Work order:
Your task is to retype, exactly and with nothing else, every line from the one containing "209 444 1295" to the end of the listing.

-------------------------

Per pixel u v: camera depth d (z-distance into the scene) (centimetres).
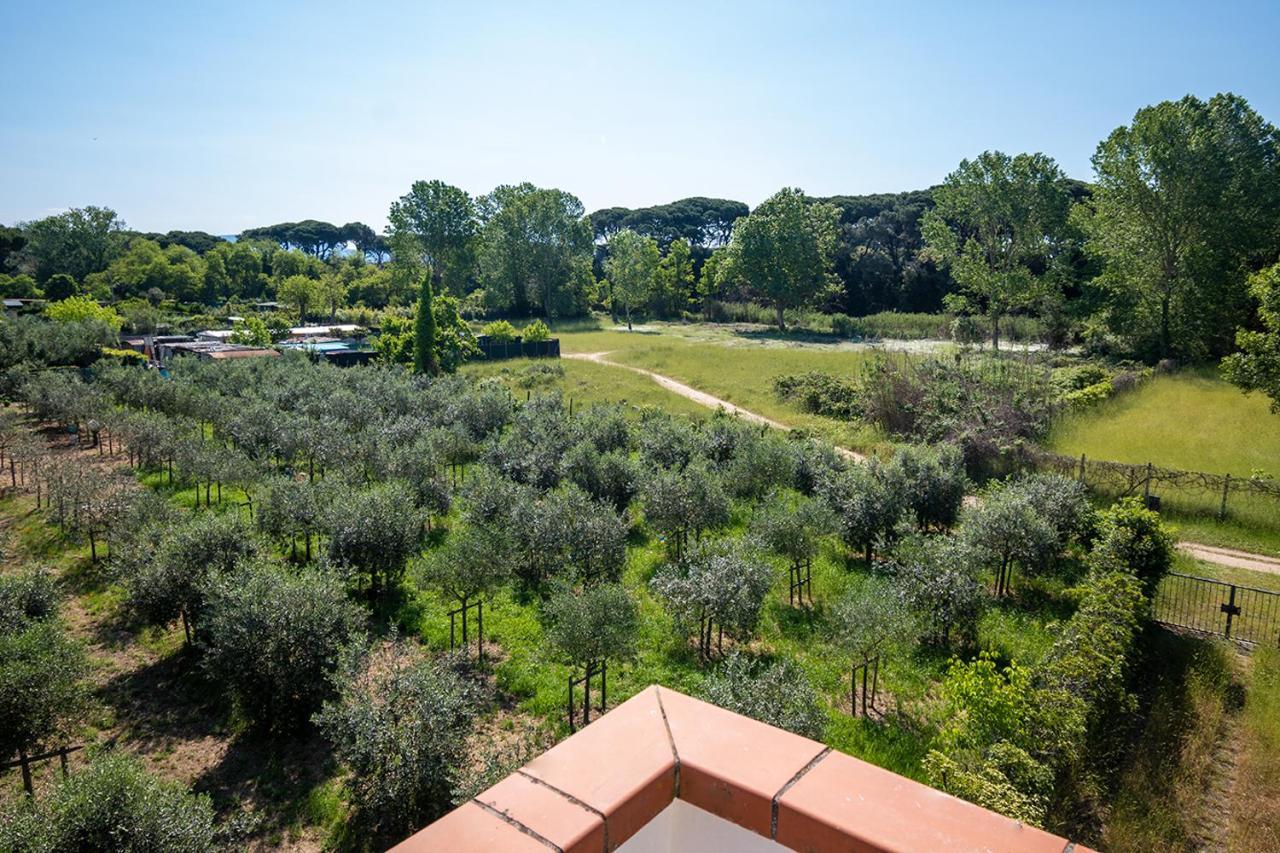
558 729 1132
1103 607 1188
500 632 1416
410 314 6838
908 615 1261
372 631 1419
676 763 217
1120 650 1059
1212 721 1091
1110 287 4128
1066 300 5200
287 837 931
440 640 1377
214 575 1231
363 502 1555
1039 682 1019
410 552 1548
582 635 1140
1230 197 3647
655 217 10538
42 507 2133
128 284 8619
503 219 8000
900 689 1232
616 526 1594
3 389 3594
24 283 7750
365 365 4538
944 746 892
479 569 1340
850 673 1270
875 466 1966
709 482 1788
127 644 1409
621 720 238
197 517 1684
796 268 6838
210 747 1112
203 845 771
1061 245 5116
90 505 1777
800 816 194
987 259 5562
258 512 1731
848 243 7650
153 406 3139
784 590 1585
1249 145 3694
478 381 4203
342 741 931
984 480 2298
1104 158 3997
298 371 3691
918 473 1889
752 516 1789
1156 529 1423
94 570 1719
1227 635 1366
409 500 1666
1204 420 2725
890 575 1566
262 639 1100
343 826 946
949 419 2494
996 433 2384
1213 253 3678
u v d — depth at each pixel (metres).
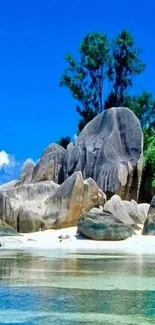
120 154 45.50
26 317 11.31
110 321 10.93
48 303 12.77
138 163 44.66
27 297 13.58
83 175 45.00
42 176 46.47
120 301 13.02
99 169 44.47
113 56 70.94
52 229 37.81
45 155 47.72
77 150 46.31
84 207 38.81
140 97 70.06
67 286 15.44
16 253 26.86
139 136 46.03
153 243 32.81
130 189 44.31
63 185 39.03
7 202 37.69
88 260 23.00
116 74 70.88
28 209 37.56
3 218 37.41
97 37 70.50
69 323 10.75
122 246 31.47
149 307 12.30
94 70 70.50
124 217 38.09
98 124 47.91
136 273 18.39
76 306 12.42
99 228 34.09
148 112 70.12
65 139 66.31
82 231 34.81
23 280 16.66
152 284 15.83
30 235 35.91
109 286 15.43
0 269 19.47
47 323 10.76
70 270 19.27
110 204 38.41
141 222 39.00
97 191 39.66
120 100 70.69
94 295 13.88
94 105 70.56
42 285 15.59
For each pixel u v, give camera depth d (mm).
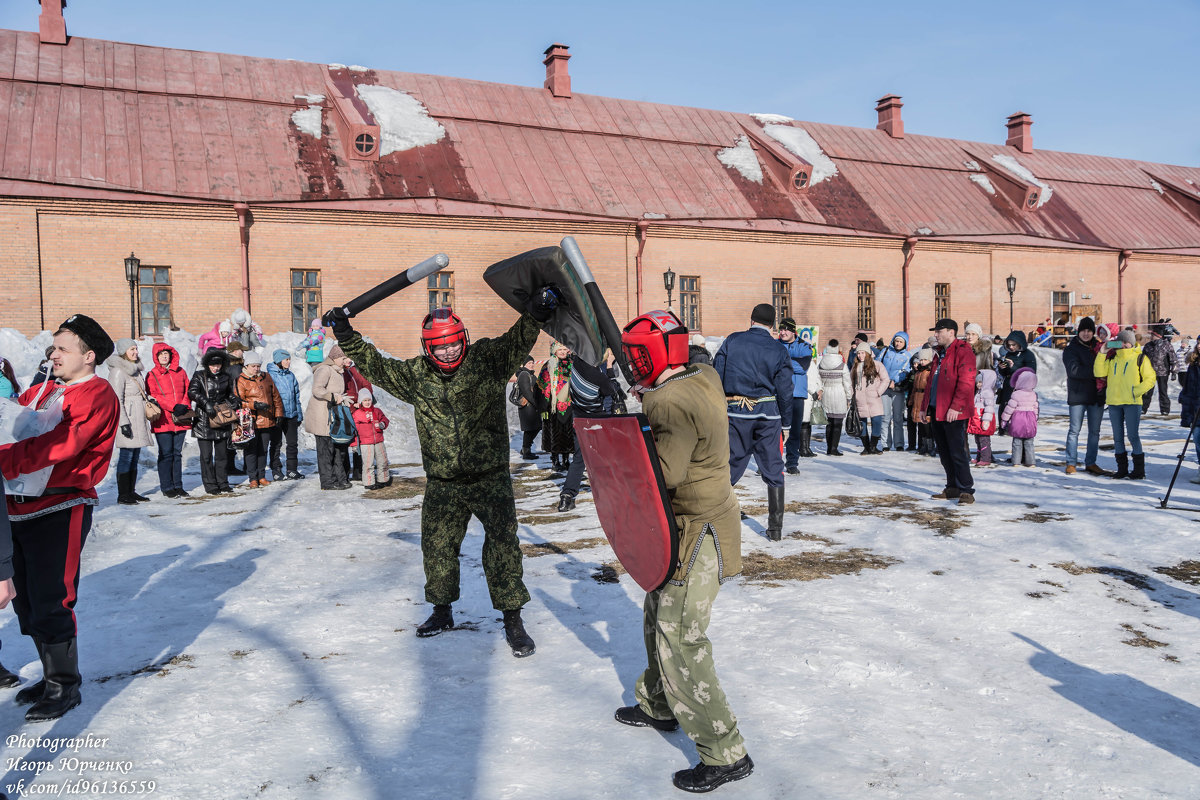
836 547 6211
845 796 2725
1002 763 2947
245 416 9828
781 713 3363
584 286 3252
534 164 25859
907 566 5613
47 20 22656
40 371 7188
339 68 26609
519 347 4152
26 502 3471
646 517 2785
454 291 23281
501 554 4227
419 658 4125
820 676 3732
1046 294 32781
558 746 3145
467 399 4199
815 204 29672
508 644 4258
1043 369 23719
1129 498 8062
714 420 2842
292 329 21656
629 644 4250
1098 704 3443
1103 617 4535
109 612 5012
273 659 4137
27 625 3674
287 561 6254
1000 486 8922
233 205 20734
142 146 21078
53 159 19750
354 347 4109
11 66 21391
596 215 25047
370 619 4781
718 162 29438
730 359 6488
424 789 2828
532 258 3590
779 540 6453
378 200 22516
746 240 27438
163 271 20453
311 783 2885
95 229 19688
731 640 4199
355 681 3820
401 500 9117
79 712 3520
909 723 3268
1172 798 2701
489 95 28000
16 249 18953
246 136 22594
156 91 22578
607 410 7551
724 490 2918
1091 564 5621
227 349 10844
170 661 4137
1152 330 17750
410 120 25172
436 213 22797
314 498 9320
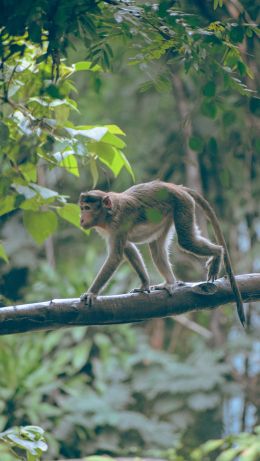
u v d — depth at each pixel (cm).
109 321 802
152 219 673
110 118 2098
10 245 2166
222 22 687
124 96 2103
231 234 2122
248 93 681
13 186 747
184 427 2020
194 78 730
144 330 2262
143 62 730
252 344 2066
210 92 659
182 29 650
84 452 1936
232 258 2117
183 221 942
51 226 793
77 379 2045
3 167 716
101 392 2009
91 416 1964
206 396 1989
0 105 725
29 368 1959
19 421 1930
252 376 2108
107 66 712
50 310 774
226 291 840
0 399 1923
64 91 716
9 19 640
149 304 815
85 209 924
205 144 689
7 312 762
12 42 682
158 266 948
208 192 2023
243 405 2122
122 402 1970
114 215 921
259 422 2084
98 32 707
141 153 2069
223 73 675
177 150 782
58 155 756
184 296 828
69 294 2034
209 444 1295
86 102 2072
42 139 740
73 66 793
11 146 691
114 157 814
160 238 959
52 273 2066
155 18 681
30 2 630
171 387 1969
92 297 793
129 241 938
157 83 738
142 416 1967
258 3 786
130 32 684
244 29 684
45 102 738
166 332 2305
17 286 2209
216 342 2114
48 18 636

-------------------------

Solution to this problem:
209 444 1295
86 102 2072
42 139 740
73 66 793
11 146 691
114 157 814
160 238 959
52 273 2066
155 18 681
30 2 630
171 387 1969
92 297 793
129 241 938
157 83 738
142 416 1967
258 3 786
130 32 684
244 29 684
45 102 738
166 332 2305
17 286 2209
216 342 2114
48 18 636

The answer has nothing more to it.